··· ENTRIES PROVIDED ···

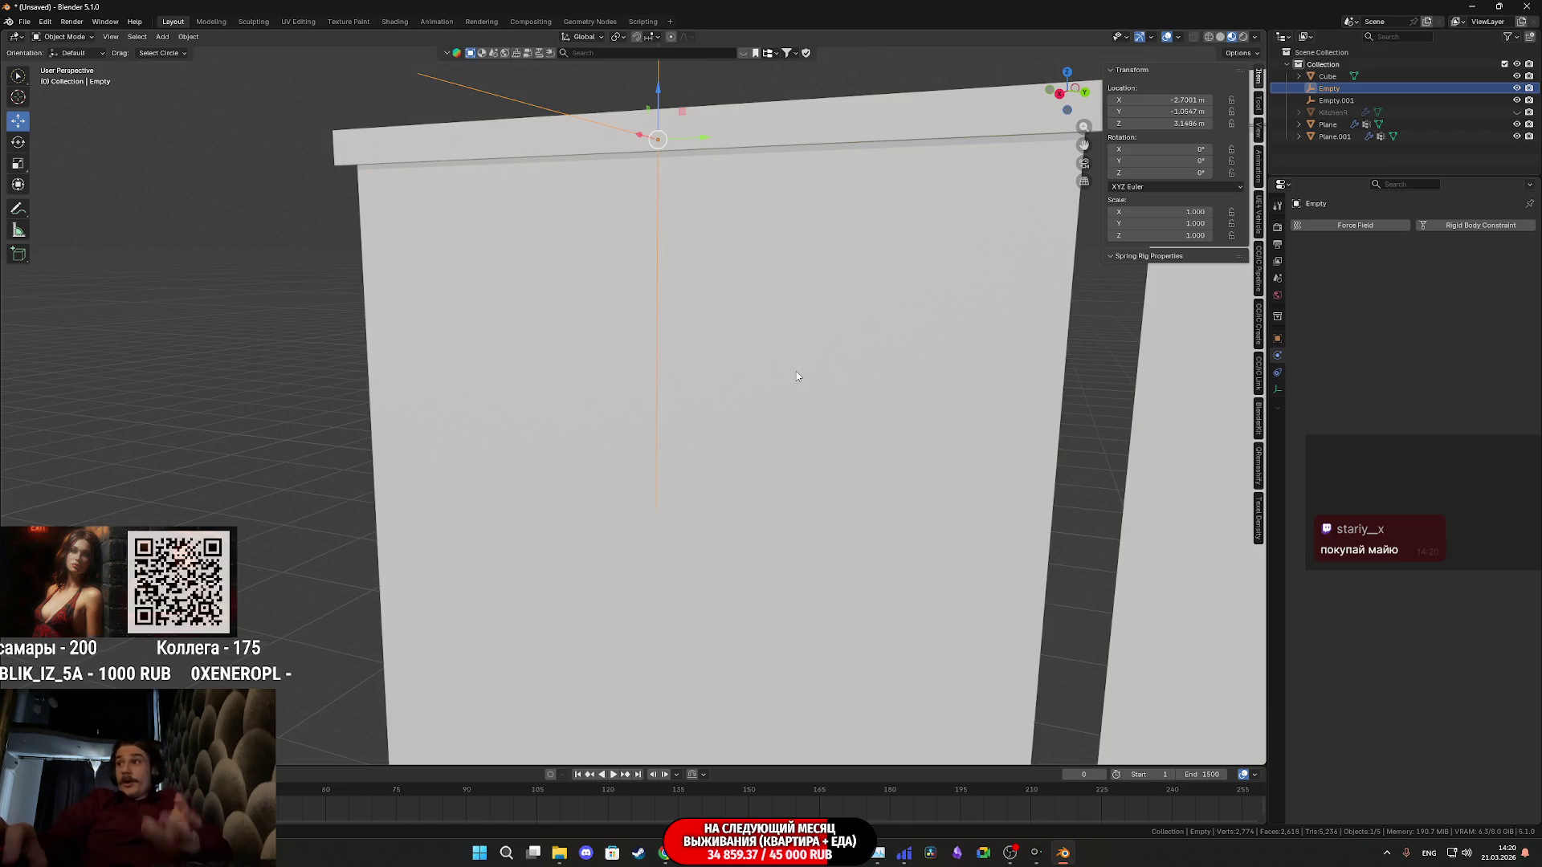
{"action": "left_click", "coordinate": [778, 410]}
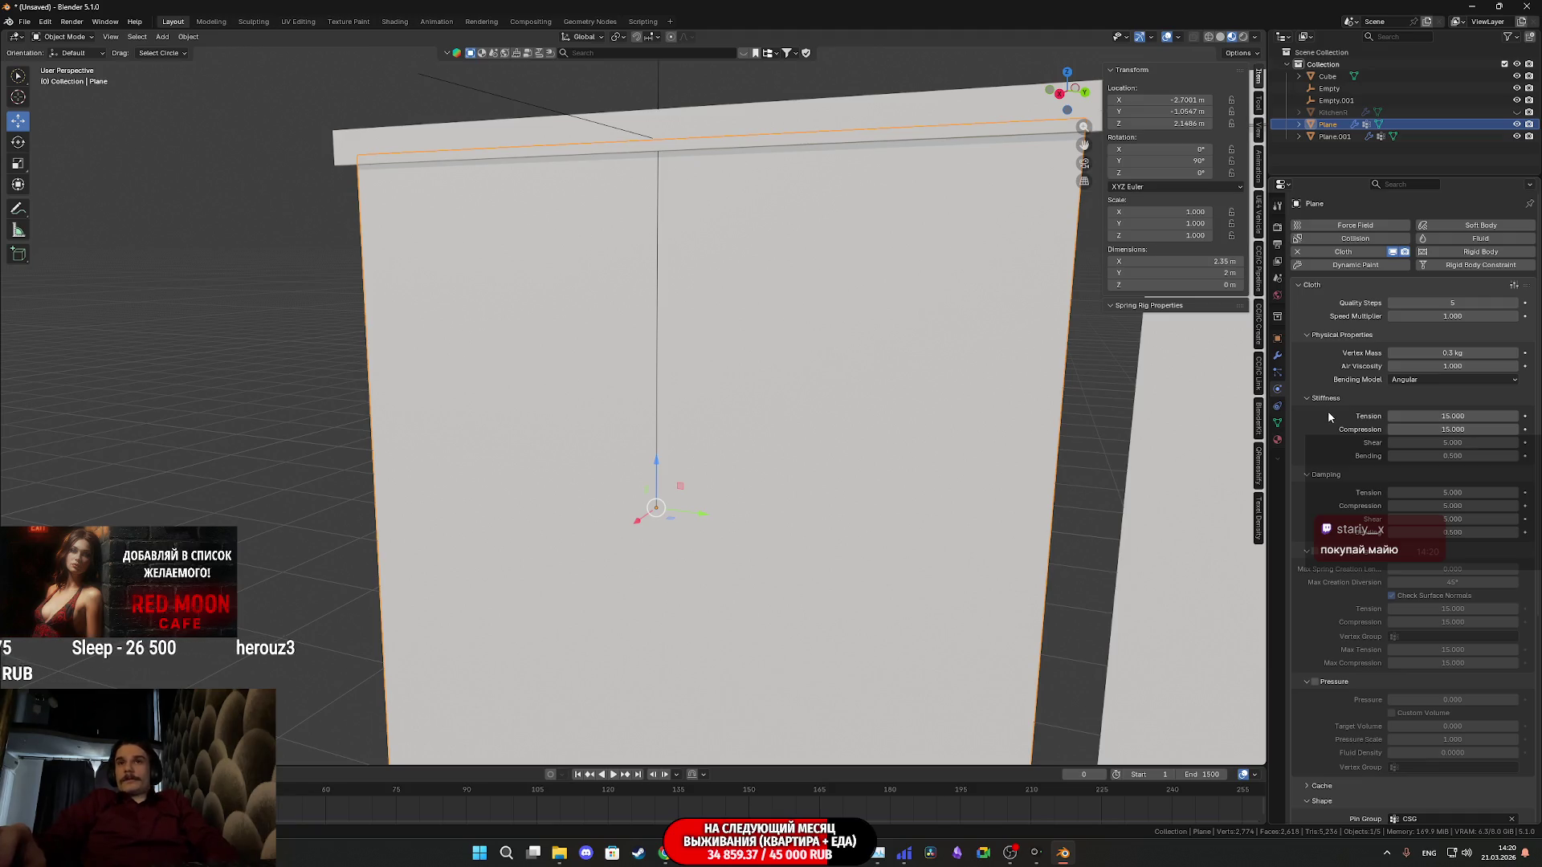
{"action": "scroll", "coordinate": [1328, 412], "scroll_direction": "down", "scroll_amount": 5}
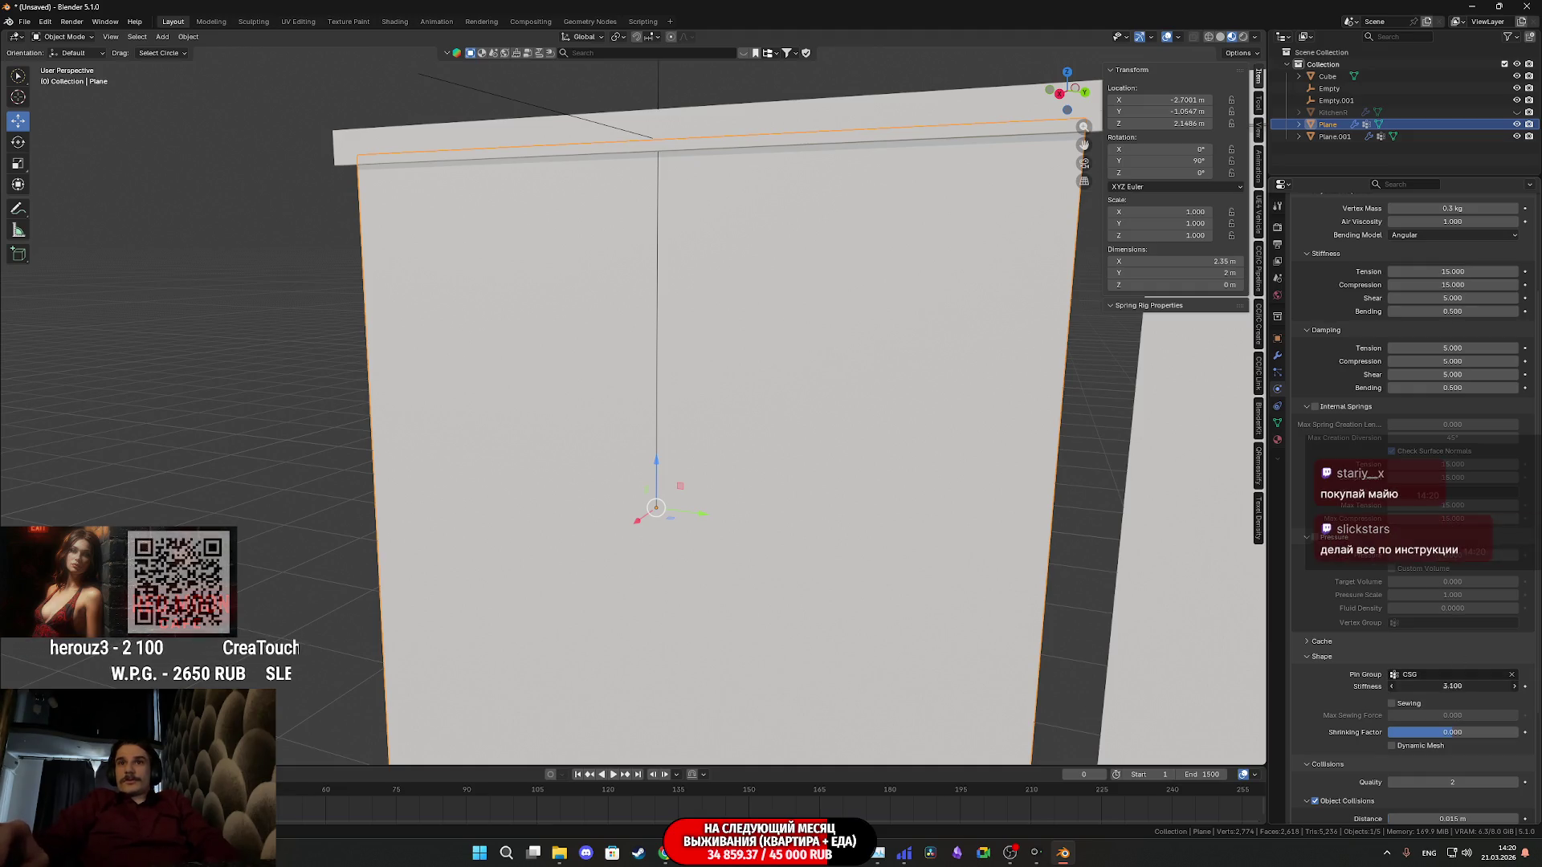
Set the curtain's cloth pin stiffness to 20, then select the hook empty
{"action": "left_click", "coordinate": [1465, 685]}
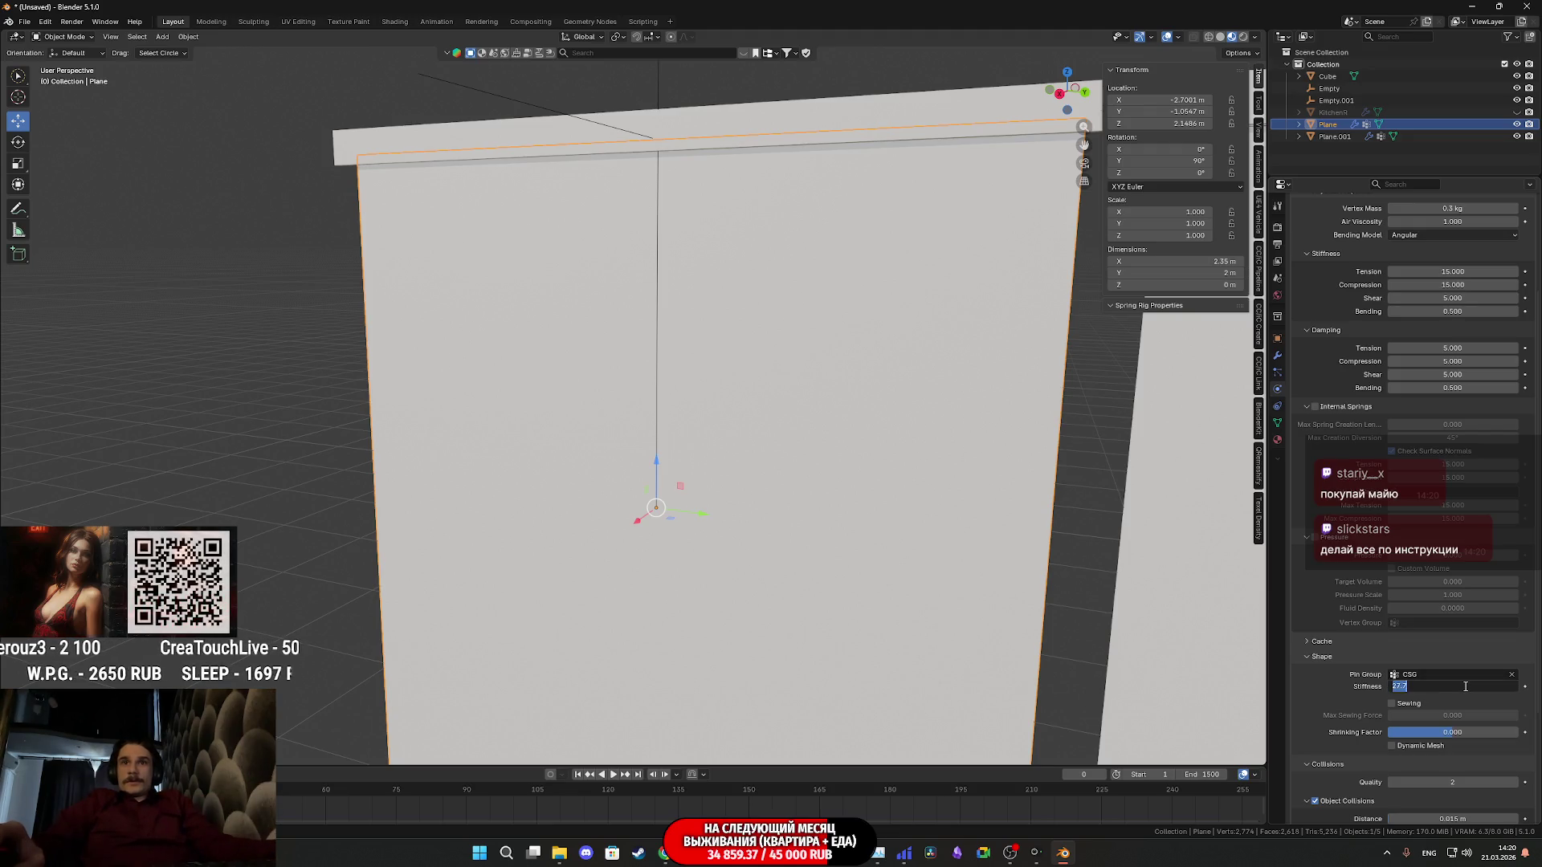
{"action": "type", "text": "20"}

···

PROBLEM STATEMENT: Pictures are to be excluded; the records themselves are to be reproduced exactly.

ANSWER SPACE:
{"action": "left_click", "coordinate": [778, 410]}
{"action": "scroll", "coordinate": [1328, 412], "scroll_direction": "down", "scroll_amount": 5}
Set the curtain's cloth pin stiffness to 20, then select the hook empty
{"action": "left_click", "coordinate": [1465, 685]}
{"action": "type", "text": "20"}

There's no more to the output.